The following were visualizations I created to track data flow during performance benchmarking runs. In this case multiple YCSB harness threads were used first to load time-ordered data into RiakTS, and then to issue randomized queries against that data. The ingest activity is visualized on the left, and the query activity on the right.
Each set of rings represents the entire RiakTS cluster -- in this case there were three physical nodes (visualized as three concentric rings), each node controlling a subset of 64 total hash partitions. An additional outermost ring represents total activity against any partition, regardless of which node controls it.

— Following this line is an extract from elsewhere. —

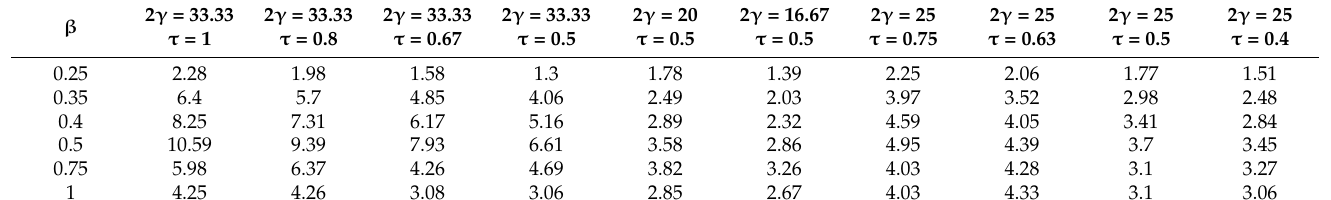
Table 11. Influence of β on peak SCFs.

In the mp4 versions, partitions are lit as data (or queries) touch those partitions, with intensity proportional to the total number of records instantaneously ingested (or queried). As the movies progress, I display the cumulative totals for each partition in the outermost ring, as a way of tracking the integrated distribution of puts/queries over the course of the whole test (a uniform ring shows that no hot-spotting has occurred, for example).
These were for two different workloads, one is cleary uniformly distributed around the ring, while the other was definitely not. (That was a bug in the test harness, which we used this tool to identify)
Full mp4 is here: https://github.com/erikleitch/dbvis/blob/master/mp4/YcsbQueryOrdered.mp4
Full mp4 is here: https://github.com/erikleitch/dbvis/blob/master/mp4/YcsbQueryHashed.mp4
This last was a slightly different type of visualization I created to track individual queries flowing through the system. I call them 'query sonograms'. As before, the concentric rings represent physical nodes in the RiakTS cluster (most of the setups below were single-node tests, while two were three-node clusters deployed on Softlayer), but the movies are now tracking a single query for several hours worth of data, distributed across the cluster with different time quantizations. The coordinating node lights up when it receives the query request and doesn't go dark again until the query results have been returned to the requestor. During the query processing, the relevant partitions are lit as subqueries hit the vnodes managing those partitions.
Because each vnode managing a single partition runs as a separate thread, the point of this video was to demonstrate the tradeoffs between reducing your time quanta to take advantage of parallel-processing resources available across your cluster. The optimal quantization of course will depend on the capabilities of your machine, and on the topology of your cluster (single-node vs multiple-node vs multiple-node run on distinct hosts).